§ Source material:
━━━

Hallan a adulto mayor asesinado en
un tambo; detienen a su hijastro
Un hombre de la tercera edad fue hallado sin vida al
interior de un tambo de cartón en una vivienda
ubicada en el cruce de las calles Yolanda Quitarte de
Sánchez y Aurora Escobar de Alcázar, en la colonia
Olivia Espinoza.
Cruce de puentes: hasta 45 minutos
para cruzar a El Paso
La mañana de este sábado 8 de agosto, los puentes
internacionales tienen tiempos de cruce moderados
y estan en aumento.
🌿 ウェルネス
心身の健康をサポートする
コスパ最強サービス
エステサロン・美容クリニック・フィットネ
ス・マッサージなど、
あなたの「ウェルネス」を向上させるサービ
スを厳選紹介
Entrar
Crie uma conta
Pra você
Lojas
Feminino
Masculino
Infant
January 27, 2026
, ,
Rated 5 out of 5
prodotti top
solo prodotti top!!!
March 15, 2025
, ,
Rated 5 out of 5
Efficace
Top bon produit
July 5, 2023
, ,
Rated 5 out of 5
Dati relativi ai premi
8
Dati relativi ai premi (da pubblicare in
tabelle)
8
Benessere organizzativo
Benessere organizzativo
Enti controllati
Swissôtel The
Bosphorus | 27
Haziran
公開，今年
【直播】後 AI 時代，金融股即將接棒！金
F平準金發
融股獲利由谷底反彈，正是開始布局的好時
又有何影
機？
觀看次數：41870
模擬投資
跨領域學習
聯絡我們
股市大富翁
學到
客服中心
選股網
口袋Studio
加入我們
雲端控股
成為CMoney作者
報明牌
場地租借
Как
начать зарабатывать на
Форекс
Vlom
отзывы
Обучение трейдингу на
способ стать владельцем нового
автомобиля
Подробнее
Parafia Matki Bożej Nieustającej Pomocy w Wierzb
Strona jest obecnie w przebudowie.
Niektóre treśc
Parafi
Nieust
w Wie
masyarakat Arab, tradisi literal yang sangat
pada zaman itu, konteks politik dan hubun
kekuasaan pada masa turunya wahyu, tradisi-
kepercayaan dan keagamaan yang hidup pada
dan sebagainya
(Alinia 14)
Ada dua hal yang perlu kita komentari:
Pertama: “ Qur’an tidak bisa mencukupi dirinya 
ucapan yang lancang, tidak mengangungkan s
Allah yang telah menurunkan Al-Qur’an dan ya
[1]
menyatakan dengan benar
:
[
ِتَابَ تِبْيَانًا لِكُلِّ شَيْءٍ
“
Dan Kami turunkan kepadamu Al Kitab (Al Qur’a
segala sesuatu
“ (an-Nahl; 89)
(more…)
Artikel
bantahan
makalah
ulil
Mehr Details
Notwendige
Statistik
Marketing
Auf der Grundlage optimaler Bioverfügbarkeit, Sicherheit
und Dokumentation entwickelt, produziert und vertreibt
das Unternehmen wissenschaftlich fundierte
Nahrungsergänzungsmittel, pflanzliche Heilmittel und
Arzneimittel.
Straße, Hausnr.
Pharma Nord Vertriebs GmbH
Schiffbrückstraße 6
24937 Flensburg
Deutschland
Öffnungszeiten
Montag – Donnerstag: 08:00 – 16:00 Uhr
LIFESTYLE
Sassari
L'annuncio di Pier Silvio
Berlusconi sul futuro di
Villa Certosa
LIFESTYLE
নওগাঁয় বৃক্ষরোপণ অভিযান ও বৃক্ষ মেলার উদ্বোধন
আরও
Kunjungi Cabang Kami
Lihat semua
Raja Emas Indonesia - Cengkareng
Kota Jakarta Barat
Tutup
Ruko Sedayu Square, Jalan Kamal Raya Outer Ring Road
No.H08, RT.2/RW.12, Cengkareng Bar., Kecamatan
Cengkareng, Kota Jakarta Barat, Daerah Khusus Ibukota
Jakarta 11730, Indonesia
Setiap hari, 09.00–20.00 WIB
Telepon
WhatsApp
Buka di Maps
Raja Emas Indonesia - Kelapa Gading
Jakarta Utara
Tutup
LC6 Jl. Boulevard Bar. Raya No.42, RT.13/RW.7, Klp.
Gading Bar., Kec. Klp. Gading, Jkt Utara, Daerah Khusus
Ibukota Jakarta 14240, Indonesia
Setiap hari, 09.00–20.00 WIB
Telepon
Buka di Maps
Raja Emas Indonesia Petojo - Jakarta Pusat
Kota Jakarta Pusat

━━━

§ Work request: Report every line in the data above in which the word "Jakarta" appears.

§ Solved exercise:
Kota Jakarta Barat
Cengkareng, Kota Jakarta Barat, Daerah Khusus Ibukota
Jakarta 11730, Indonesia
Jakarta Utara
Ibukota Jakarta 14240, Indonesia
Raja Emas Indonesia Petojo - Jakarta Pusat
Kota Jakarta Pusat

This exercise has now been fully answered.